As ODS are inherently fire inhibitors, extreme process conditions are needed for their destruction. Incinerators require large quantities of fossil fuels to achieve the high temperature necessary for ODS destruction. Ozone depleting substances are fed into the high temperature zone of the incinerators in relatively small quantities along with air or oxygen [2-5]. Often these incinerators do not have secondary combustion chambers and the off gases generated are simply diluted, before emitting to the atmosphere. Consequently, these incinerators require large quantities of fossil fuels to destroy small quantities of ODS, generate large quantities of flue gases containing significant amount of Cl2, F2, NOx, SOx, VOC, which are hard to remove from the flue gases [2-5]. Also, incineration processes pose a very high potential of emitting toxic products of incomplete combustion, such as dioxins and furans [6].

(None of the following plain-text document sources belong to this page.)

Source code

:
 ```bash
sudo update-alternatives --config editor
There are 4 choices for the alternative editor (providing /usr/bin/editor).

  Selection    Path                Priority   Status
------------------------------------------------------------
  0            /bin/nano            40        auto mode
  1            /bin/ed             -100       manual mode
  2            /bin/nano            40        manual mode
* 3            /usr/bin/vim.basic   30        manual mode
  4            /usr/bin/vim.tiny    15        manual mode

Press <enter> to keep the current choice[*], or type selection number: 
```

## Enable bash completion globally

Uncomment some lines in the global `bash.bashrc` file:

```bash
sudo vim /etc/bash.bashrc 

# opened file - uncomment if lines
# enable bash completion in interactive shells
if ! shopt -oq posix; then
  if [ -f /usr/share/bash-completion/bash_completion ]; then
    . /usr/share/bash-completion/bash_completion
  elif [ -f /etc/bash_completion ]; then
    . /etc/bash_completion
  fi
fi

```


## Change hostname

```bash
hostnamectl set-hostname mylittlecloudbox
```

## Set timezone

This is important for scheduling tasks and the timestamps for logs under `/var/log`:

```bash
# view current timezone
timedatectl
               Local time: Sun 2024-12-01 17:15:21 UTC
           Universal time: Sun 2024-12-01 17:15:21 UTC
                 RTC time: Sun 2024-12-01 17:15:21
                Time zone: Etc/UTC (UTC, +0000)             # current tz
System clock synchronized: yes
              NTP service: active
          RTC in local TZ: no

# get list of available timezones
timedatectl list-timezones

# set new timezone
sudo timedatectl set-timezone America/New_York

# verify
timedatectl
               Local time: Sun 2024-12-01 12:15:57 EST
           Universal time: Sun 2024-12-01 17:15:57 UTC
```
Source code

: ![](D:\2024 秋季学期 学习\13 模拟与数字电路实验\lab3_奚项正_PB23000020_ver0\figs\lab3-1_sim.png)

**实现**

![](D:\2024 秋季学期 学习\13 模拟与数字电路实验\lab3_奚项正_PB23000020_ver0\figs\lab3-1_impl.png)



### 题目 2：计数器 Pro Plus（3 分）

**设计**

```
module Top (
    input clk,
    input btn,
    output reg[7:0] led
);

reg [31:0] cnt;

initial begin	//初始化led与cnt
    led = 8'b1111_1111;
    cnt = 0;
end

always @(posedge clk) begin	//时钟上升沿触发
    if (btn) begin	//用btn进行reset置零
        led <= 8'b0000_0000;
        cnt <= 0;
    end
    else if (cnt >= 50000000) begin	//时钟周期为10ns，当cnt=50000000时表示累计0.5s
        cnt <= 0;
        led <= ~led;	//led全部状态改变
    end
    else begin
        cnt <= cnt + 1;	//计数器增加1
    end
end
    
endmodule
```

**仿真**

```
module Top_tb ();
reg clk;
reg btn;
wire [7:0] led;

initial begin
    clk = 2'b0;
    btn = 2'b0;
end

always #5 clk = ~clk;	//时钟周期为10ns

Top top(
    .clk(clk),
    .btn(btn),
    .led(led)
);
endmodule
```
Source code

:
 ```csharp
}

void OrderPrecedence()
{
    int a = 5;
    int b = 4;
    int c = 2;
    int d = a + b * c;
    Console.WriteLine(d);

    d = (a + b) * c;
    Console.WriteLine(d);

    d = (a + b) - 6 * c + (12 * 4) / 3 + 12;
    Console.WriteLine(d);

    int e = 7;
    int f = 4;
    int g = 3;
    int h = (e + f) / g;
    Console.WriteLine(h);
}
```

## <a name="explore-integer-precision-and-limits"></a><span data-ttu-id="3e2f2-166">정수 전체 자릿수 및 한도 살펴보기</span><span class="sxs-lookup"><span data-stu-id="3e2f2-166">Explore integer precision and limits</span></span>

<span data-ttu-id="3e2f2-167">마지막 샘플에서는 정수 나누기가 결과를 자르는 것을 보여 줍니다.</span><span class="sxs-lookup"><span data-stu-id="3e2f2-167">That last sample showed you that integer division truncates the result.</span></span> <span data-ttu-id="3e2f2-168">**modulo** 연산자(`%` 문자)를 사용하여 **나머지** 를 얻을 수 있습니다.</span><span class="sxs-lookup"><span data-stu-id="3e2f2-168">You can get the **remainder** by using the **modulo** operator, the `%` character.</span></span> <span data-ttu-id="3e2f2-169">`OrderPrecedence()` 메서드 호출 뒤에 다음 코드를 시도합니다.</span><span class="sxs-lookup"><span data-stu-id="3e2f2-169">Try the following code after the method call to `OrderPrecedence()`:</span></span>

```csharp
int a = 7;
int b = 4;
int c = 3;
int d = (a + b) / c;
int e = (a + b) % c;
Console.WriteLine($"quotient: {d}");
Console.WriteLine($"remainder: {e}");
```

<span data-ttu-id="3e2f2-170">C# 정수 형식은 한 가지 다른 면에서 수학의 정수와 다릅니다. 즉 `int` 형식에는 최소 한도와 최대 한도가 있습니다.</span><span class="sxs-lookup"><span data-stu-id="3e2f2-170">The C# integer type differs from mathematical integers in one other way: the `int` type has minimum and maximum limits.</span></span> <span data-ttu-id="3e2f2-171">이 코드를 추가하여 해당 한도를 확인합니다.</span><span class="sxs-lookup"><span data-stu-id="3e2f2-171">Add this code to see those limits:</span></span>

Plasma destruction technologies use argon, nitrogen or CO2 as the plasma forming medium to transfer energy from an electric arc into high destruction temperatures [4, 7-10]. These technologies still use thermal oxidation as their main destruction method. Direct current plasma torches are used to heat the refractory lined reactors to high destruction temperatures. ODS, air and steam are introduced into the destruction zone and the ODS are combusted. The primary destruction mechanism in these systems is still thermal oxidation and hence has similar problems such as production of Cl2, F2 and CF4, which are hard to remove from the flue gas. In these processes, the presence of excess oxygen and air in the high temperature zone still poses the potential formation of NOx, whereas operating at diminished oxygen levels lead to formation of soot, which is hard to remove. Argon plasma technology requires high flow rates of high purity argon, which makes it expensive to use.
Therefore, there is a need in the art for an improved technology for the destruction of ozone depleting substances.